## Questions:
A. List every line of the records that contains the word "interact", matching case exactly.
B. Extend the passage about the novel The Mystery of Moutai, picking up right after its last sentence.

## Text shown:

The
Mystery of Moutai, by G.X. Chen, is a mystery novel that was published April
2014.
Synopsis:
A teenager
returns home from school to find a gruesome scene: the apartment he shares with
his mother, Shao Mei, in Boston’s Chinatown has been ransacked and she is dead.
There is a bottle of Moutai—the most exotic and expensive Chinese liquor—left
at the scene and traces of rat poison in one of the two shot glasses on the
kitchen counter. This was evidently a homicide, but who could possibly be the
killer?
Ann Lee
and Fang Chen, close friends of the victim, team up
with the Boston police to solve this mystifying crime: why would anyone want to
murder a harmless middle-aged woman, one who worked as an unassuming mailroom
clerk, with no money, no connections, and presumably, no enemies?
Realizing
that important clues behind the motive may be buried deep in the victim’s past,
they travel to Beijing, where Shao Mei spent more than fifty years of her life.
While there, surrounded by the antiquities of China’s rich and complex history,
they stumble unwittingly into a cobweb of mystery and danger. Fearing for their
lives but determined to press on, they end up unearthing a scandal more
deceptive and far-reaching than either could have imagined.
Disclosure: The three main characters and the victim also
appeared in The Mystery of Revenge by G.X. Chen.
About the Author:
G.X.
Chen is a freelancer who lives in Boston with her husband ( both of her
mystery novels are based in Boston). She permanently moved from China to the US
after Tiananmen Massacre in 1989. Previously published books include The
Mystery of Revenge (a mystery novel) and Forget
Me Not: A Love Story of the East (a historic
fiction/romance) and several other novels in Chinese.
PROLOGUE
In
the spring of 1994, John Chan, an athletic teenager, vaulted up the stairs of
an old apartment building on the edge of Chinatown in the city of Boston,
taking two steps at a time while carrying a hockey stick and a duffel bag full
of shoulder pads, helmets, gloves, and skates. He was tired but very excited
because he had just played an important hockey game at his school—the winner would go on to the division
finals—and he could hardly
wait to tell his mother that he had a winning goal in the second period and was
congratulated by all of his teammates and his coach. John was starving. Looking
forward to a hug; a hot shower; and a hearty, homemade meal, he was rushing
toward his apartment, which was located on the third floor of the five-story brick
building.
After
the door swung open by a touch of the end of his hockey stick, John stopped in
alarm. Even if she was expecting a guest, his mother always locked the
apartment door—she was
afraid of burglars ever since their next-door neighbor had a break-in several
months ago. John dropped the duffel bag, placed the hockey stick against the
wall and peeked inside the apartment apprehensively. It was late in the
afternoon, but the west-facing apartment was still well lit by the sun, which
was sinking slowly on the horizon.

Dataset entries
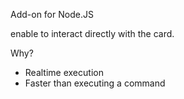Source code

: Add-on for Node.JS

enable to interact directly with the card.

Why?

- Realtime execution
- Faster than executing a command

## Per-task outputs:
A.
enable to interact directly with the card.

B.
His
jaw dropped when he saw what had become of his home, which was always neat and
clean no matter how hectic the occupants’ lives were. The living room was in
total disarray, the floor covered with bits and pieces of books and magazines,
and all the drawers and cabinet doors in the kitchen were pulled open—his home had been turned upside down,
ransacked.
His
voice echoed as he called out, “Mom, I’m home! Where are you?”
No
response; the apartment was eerily quiet. Hesitantly, John opened the door
wider and entered, trying not to step on the fallen books because he knew his
mother, Shao Mei, loved them. A former physics professor at Beijing University,
Shao Mei kept all the books she had brought with her from China, even though
most of them were getting flimsy and falling apart.
Among
all the messes, a shiny object drew John’s attention almost immediately.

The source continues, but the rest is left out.